Son mécanisme de propagation à l’intérieur d’un réseau d’une entreprise fait que les postes de travail classiques ne sont pas les seuls à succomber à Petya. Des ordinateurs plus centraux, plus sensibles, sont aussi atteints, comme les serveurs sur lesquels fonctionnent les sites Web. C’est pour cette raison que plusieurs sites du groupe Saint-Gobain étaient inaccessibles le matin du mercredi 28 juin, selon une source interne.

Comment arrive-t-il sur les réseaux ?

Si l’on sait comment Petya se déplace d’un ordinateur à un autre au sein d’un même réseau, dans une entreprise par exemple, on ne sait pas comment la première infection de ce réseau est effectuée. D’autant plus que, contrairement à WannaCry, les experts n’ont pas découvert de mécanisme permettant à Petya de sortir du réseau qu’elle a infecté. Plusieurs hypothèses ont été avancées par les experts.

※

TÂCHES À RÉALISER
1. Modifiez le passage de l'extrait sur la propagation de Petya compris entre "Son mécanisme de" et "par les experts.", inclus, en remplaçant "Petya" par "NotPetya".
2. Poursuivez l'extrait sur la propagation de Petya à la suite de sa dernière phrase.
Les lignes ci-dessous forment un matériau distinct de l'extrait.

※

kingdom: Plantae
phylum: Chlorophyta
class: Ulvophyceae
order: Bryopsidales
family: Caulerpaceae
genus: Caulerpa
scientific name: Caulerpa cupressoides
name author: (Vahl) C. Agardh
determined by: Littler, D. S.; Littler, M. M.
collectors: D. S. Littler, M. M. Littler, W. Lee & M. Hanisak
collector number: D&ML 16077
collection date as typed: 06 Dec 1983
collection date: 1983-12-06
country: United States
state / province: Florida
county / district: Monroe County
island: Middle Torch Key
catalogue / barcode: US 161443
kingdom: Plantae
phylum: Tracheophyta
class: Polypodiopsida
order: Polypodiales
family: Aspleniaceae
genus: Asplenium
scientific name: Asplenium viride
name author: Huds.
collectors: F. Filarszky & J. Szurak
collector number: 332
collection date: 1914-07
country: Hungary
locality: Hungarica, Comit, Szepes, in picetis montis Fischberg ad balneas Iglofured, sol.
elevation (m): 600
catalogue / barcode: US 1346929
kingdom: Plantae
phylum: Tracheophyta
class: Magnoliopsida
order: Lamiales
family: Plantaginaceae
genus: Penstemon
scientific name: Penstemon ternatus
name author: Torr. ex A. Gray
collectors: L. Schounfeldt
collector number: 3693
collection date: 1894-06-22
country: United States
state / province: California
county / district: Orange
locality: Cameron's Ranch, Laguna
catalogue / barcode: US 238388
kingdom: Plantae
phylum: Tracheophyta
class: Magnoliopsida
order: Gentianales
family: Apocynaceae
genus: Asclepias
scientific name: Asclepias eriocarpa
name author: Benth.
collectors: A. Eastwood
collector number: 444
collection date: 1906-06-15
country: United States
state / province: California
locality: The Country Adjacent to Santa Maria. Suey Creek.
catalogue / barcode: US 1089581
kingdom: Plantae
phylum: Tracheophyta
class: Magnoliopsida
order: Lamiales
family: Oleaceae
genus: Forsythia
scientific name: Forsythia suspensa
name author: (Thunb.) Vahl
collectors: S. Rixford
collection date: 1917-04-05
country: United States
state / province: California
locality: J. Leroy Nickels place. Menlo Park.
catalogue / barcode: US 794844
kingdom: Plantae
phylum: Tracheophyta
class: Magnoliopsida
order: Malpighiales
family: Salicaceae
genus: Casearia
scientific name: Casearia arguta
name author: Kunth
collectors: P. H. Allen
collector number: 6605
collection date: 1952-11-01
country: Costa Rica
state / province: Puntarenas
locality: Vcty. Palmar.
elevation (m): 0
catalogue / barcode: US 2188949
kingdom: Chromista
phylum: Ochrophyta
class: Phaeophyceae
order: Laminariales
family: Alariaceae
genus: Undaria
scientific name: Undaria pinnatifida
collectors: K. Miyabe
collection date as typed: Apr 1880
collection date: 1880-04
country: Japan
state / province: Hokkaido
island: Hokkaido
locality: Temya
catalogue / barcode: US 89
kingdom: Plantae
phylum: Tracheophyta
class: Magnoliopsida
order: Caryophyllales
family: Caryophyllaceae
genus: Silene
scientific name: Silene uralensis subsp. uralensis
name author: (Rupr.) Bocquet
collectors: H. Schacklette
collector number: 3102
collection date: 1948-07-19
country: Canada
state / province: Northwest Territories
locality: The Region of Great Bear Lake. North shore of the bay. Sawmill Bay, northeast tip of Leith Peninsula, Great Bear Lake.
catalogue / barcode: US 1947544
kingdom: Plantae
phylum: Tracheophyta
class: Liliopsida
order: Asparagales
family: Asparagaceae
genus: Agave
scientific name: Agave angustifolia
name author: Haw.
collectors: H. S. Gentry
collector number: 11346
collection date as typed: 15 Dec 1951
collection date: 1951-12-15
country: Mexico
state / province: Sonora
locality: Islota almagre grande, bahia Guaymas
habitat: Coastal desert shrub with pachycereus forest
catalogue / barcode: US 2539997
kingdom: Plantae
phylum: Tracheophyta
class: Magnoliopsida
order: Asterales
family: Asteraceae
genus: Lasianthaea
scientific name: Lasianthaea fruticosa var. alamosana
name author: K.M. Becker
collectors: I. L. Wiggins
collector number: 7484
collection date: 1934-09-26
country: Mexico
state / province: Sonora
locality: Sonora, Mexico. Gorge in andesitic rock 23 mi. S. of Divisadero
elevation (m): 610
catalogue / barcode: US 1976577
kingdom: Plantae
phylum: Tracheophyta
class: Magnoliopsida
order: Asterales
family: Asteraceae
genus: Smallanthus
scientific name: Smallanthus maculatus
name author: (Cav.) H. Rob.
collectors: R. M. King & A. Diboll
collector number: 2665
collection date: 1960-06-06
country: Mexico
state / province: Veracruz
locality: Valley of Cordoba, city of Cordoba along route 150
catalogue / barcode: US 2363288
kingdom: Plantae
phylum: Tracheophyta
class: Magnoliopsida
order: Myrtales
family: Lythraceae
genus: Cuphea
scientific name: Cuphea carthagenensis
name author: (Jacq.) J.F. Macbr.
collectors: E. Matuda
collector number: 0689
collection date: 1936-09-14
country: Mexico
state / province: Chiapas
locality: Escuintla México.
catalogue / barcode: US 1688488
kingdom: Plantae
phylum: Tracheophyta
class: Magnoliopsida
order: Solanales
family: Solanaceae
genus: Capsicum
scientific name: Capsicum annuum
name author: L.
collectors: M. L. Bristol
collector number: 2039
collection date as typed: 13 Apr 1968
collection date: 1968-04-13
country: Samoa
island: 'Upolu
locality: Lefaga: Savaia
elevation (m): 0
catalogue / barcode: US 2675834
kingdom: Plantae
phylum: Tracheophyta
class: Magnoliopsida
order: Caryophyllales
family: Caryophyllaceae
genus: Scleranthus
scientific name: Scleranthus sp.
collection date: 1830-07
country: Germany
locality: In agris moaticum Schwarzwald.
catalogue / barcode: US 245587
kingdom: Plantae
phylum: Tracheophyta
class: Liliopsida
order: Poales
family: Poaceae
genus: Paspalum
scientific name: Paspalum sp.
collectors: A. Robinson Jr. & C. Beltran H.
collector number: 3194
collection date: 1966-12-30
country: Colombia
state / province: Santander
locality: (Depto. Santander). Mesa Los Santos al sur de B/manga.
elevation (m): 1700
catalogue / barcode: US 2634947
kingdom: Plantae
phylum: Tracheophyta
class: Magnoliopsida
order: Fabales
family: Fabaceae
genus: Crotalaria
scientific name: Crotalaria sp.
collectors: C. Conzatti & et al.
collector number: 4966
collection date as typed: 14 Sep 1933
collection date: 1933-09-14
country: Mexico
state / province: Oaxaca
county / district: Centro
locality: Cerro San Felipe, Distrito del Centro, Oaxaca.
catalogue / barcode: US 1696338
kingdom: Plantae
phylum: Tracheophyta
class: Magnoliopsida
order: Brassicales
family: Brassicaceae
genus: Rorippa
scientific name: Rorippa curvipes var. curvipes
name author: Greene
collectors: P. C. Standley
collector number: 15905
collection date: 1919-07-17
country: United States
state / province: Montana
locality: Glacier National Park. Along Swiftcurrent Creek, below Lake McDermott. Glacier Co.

※

LISTE DES RÉPONSES
1.
Son mécanisme de propagation à l’intérieur d’un réseau d’une entreprise fait que les postes de travail classiques ne sont pas les seuls à succomber à NotPetya. Des ordinateurs plus centraux, plus sensibles, sont aussi atteints, comme les serveurs sur lesquels fonctionnent les sites Web. C’est pour cette raison que plusieurs sites du groupe Saint-Gobain étaient inaccessibles le matin du mercredi 28 juin, selon une source interne.

Comment arrive-t-il sur les réseaux ?

Si l’on sait comment NotPetya se déplace d’un ordinateur à un autre au sein d’un même réseau, dans une entreprise par exemple, on ne sait pas comment la première infection de ce réseau est effectuée. D’autant plus que, contrairement à WannaCry, les experts n’ont pas découvert de mécanisme permettant à NotPetya de sortir du réseau qu’elle a infecté. Plusieurs hypothèses ont été avancées par les experts.

2.
Selon plusieurs sources, notamment l’unité de la police ukrainienne spécialisée dans le cybercrime, une mise à jour du logiciel de comptabilité ukrainien MeDoc aurait été corrompue. Dissimulé à l’intérieur, Petya aurait infecté les machines des internautes mettant à jour leur logiciel. Microsoft affirme même disposer de preuves. Une infection par le biais d’un logiciel de comptabilité très utilisé dans les entreprises ukrainiennes expliquerait pourquoi ce pays a été si durement touché par Petya. Son extrême viralité à l’intérieur des réseaux expliquerait de son côté pourquoi des entreprises dans le monde entier ont été touchées : par effet domino, une machine qui succombe à Petya a de grandes chances d’en infecter d’autres à son tour, et ainsi de suite.

De plus en plus d’indices pointent dans cette direction. Après avoir reconnu avoir subi une attaque, l’entreprise développant ce logiciel a rétropédalé et s’est défendue sur Facebook de toute compromission de ses systèmes. Elle y adopte une ligne de défense très similaire à un événement troublant survenu à la fin du mois de mai : l’entreprise niait déjà qu’une nouvelle version de son logiciel ait servi de vecteur à la propagation d’un autre ransomware, XData, apparu peu après la mise à jour de MeDoc. Maersk, le géant de la logistique et du transport maritime, frappé de plein fouet par le rançongiciel, utilisait très vraisemblablement MeDoc dans ses filiales en Ukraine, comme l’atteste une annonce d’emploi diffusée récemment par l’entreprise pour un poste de comptable basé en Ukraine.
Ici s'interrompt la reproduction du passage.